◆ Task statement
Can you render the text lines of all the records below as a single numbered list, skipping blank lines and leaving out the pictures?

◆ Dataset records
◆ ◆ ◆ ◆

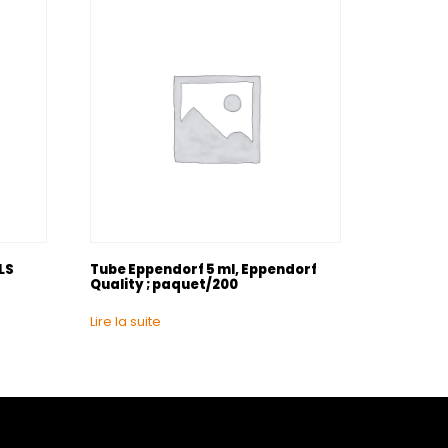
LS
Tube Eppendorf 5 ml, Eppendorf
Quality ; paquet/200
Lire la suite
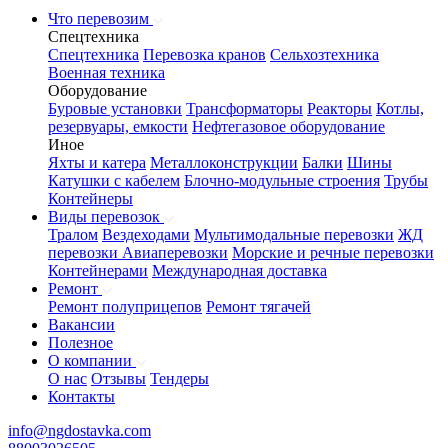
Что перевозим
Спецтехника
Спецтехника
Перевозка кранов
Сельхозтехника
Военная техника
Оборудование
Буровые установки
Трансформаторы
Реакторы
Котлы,
резервуары, емкости
Нефтегазовое оборудование
Иное
Яхты и катера
Металлоконструкции
Балки
Шины
Катушки с кабелем
Блочно-модульные строения
Трубы
Контейнеры
Виды перевозок
Тралом
Вездеходами
Мультимодальные перевозки
ЖД
перевозки
Авиаперевозки
Морские и речные перевозки
Контейнерами
Международная доставка
Ремонт
Ремонт полуприцепов
Ремонт тягачей
Вакансии
Полезное
О компании
О нас
Отзывы
Тендеры
Контакты
info@ngdostavka.com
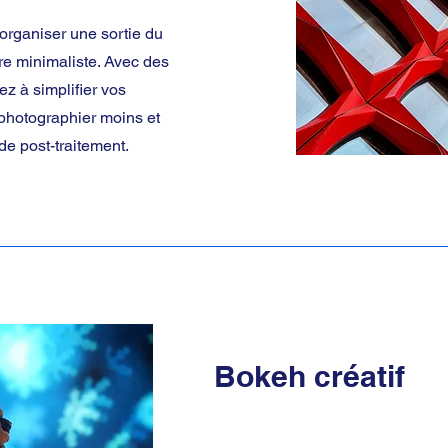
organiser une sortie du
ure minimaliste. Avec des
z à simplifier vos
 photographier moins et
de post-traitement.
Bokeh créatif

◆ ◆ ◆ ◆

◆ Solution for this task
1. LS
2. Tube Eppendorf 5 ml, Eppendorf
3. Quality ; paquet/200
4. Lire la suite
5. Что перевозим
6. Спецтехника
7. Спецтехника
8. Перевозка кранов
9. Сельхозтехника
10. Военная техника
11. Оборудование
12. Буровые установки
13. Трансформаторы
14. Реакторы
15. Котлы,
16. резервуары, емкости
17. Нефтегазовое оборудование
18. Иное
19. Яхты и катера
20. Металлоконструкции
21. Балки
22. Шины
23. Катушки с кабелем
24. Блочно-модульные строения
25. Трубы
26. Контейнеры
27. Виды перевозок
28. Тралом
29. Вездеходами
30. Мультимодальные перевозки
31. ЖД
32. перевозки
33. Авиаперевозки
34. Морские и речные перевозки
35. Контейнерами
36. Международная доставка
37. Ремонт
38. Ремонт полуприцепов
39. Ремонт тягачей
40. Вакансии
41. Полезное
42. О компании
43. О нас
44. Отзывы
45. Тендеры
46. Контакты
47. info@ngdostavka.com
48. organiser une sortie du
49. ure minimaliste. Avec des
50. z à simplifier vos
51.  photographier moins et
52. de post-traitement.
53. Bokeh créatif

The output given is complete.